Hernandez’s fiancée, Shayanna Jenkins-Hernandez, has filed a federal lawsuit against the Patriots and NFL on behalf of her and Hernandez’s four-year-old daughter, Avielle Janelle Hernandez.
Hernandez was serving a life sentence for the 2013 murder of Odin Lloyd.
McKee’s research has shown that CTE was found in over 100 former NFL players who donated their brains to a study.
The brain of former Kansas City Chiefs linebacker Jovan Belcher – the 25-year-old player who shot and killed his girlfriend in 2012 before committing suicide at the Chiefs training complex in front of his head coach — showed signs of pervasive brain damage (CTE)
Former NFL great Junior Seau killed himself and was later diagnosed with CTE.
Former Bears player Dave Duerson who committed suicide and left a request for his brain to be donated to science.
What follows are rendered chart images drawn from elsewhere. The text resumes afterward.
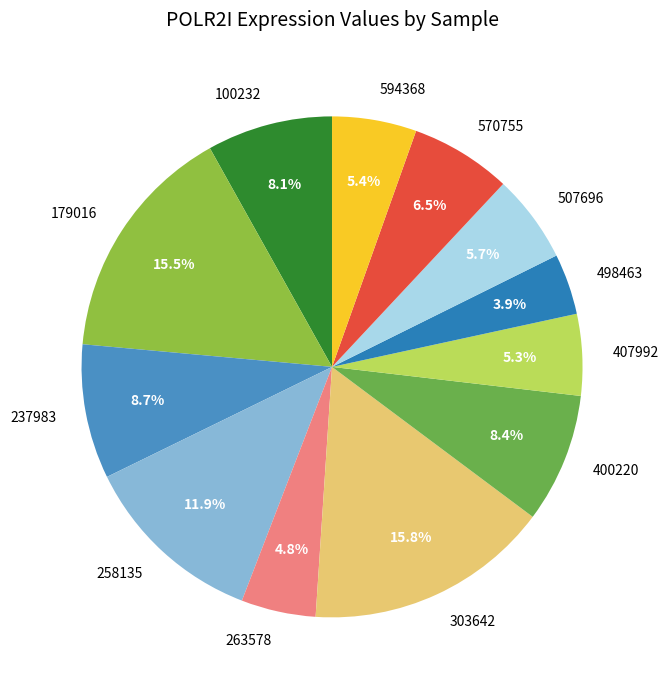

What portion of the pie excludes 179016?

84.5%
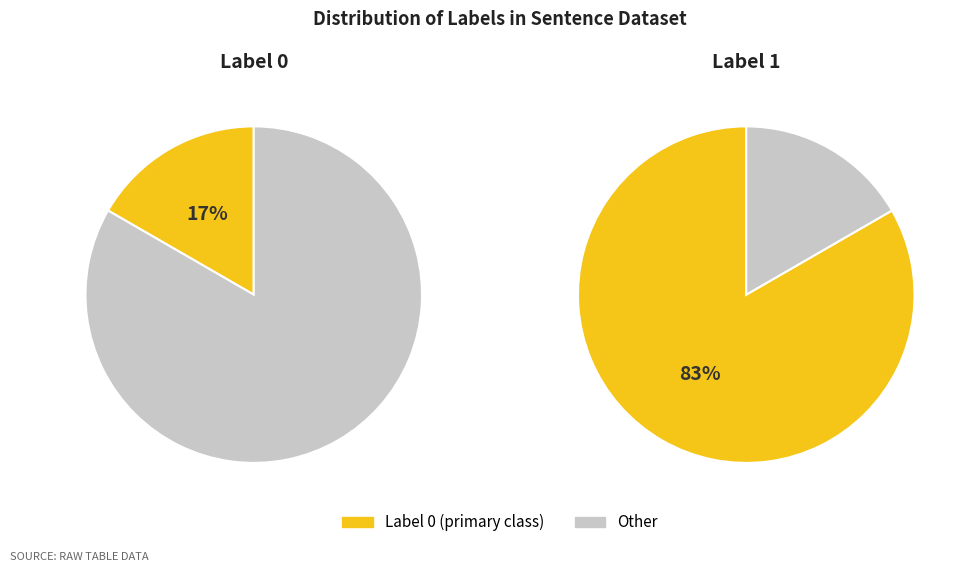

Do label_1 and label_0 together represent more than half of the pie?

Yes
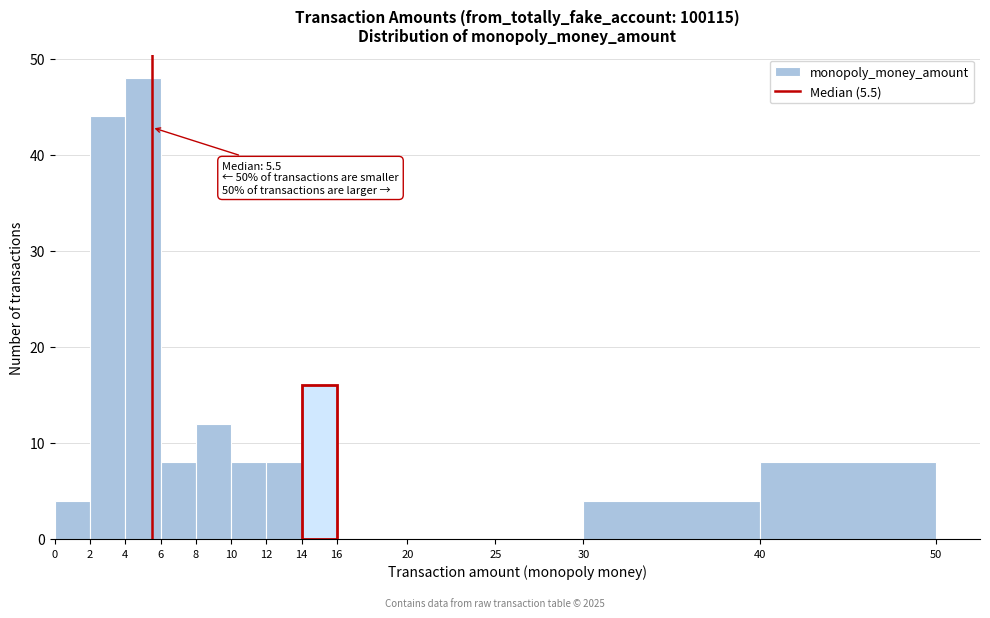

Which range on the x-axis has the tallest bar?

4 to 6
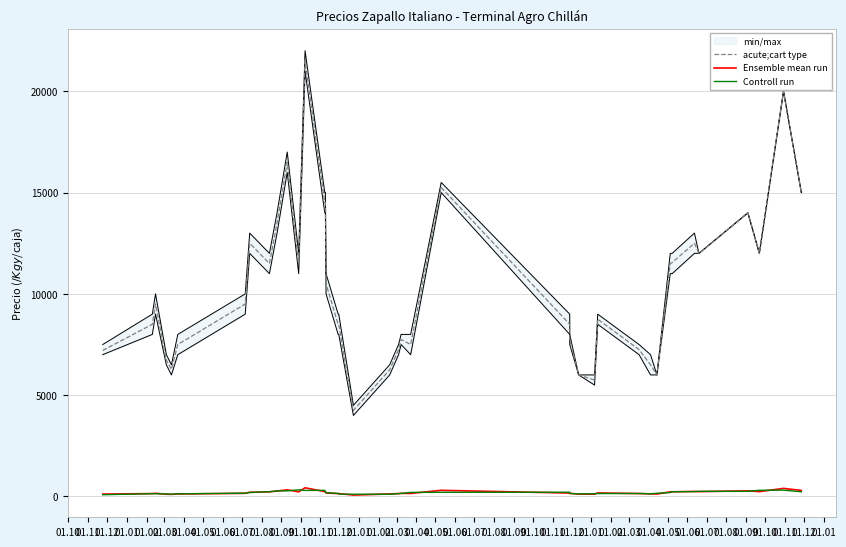

Reading left to right, transcribe all the data shown in this chart.

acute;cart type: 7208.0	8500.0	9500.0	6722.0	6275.0	7500.0	9500.0	12500.0	11500.0	13500.0	16500.0	11500.0	21500.0	14500.0	14500.0	10500.0	8500.0	8500.0	4250.0	6250.0	7250.0	7750.0	7500.0	15250.0	8500.0	7750.0	6000.0	5750.0	8750.0	7250.0	6500.0	6000.0	11500.0	11545.0	12500.0	12000.0	14000.0	12000.0	20000.0	15000.0
Ensemble mean run: 120.0	142.0	158.0	112.0	105.0	125.0	158.0	208.0	230.0	270.0	330.0	230.0	430.0	242.0	242.0	175.0	142.0	142.0	71.0	125.0	145.0	155.0	150.0	305.0	170.0	155.0	120.0	115.0	175.0	145.0	130.0	120.0	230.0	231.0	250.0	240.0	280.0	240.0	400.0	300.0
Controll run: 87.3	140.0	137.3	125.0	114.0	129.3	163.7	198.7	236.0	276.7	276.7	330.0	300.7	304.7	219.7	186.3	153.0	118.3	112.7	113.7	141.7	150.0	203.3	208.3	210.0	148.3	130.0	136.7	145.0	150.0	131.7	160.0	193.7	237.0	240.3	256.7	253.3	306.7	313.3	233.3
FS1’s Cris Carter crystalized the complicated issue of football and CTE for current and former players on First Things First:
.@criscarter80: Am I scared? Yes I’m scared but football has given me everything I love in life.
An emotional Cris Carter on CTE in the NFL pic.twitter.com/nYf7FFpRT0
— First Things First (@FTFonFS1) September 22, 2017
On a conference call with reporters on Friday morning, NFL spokesman Joe Lockhart said the league will “vigorously” defend itself against the lawsuit.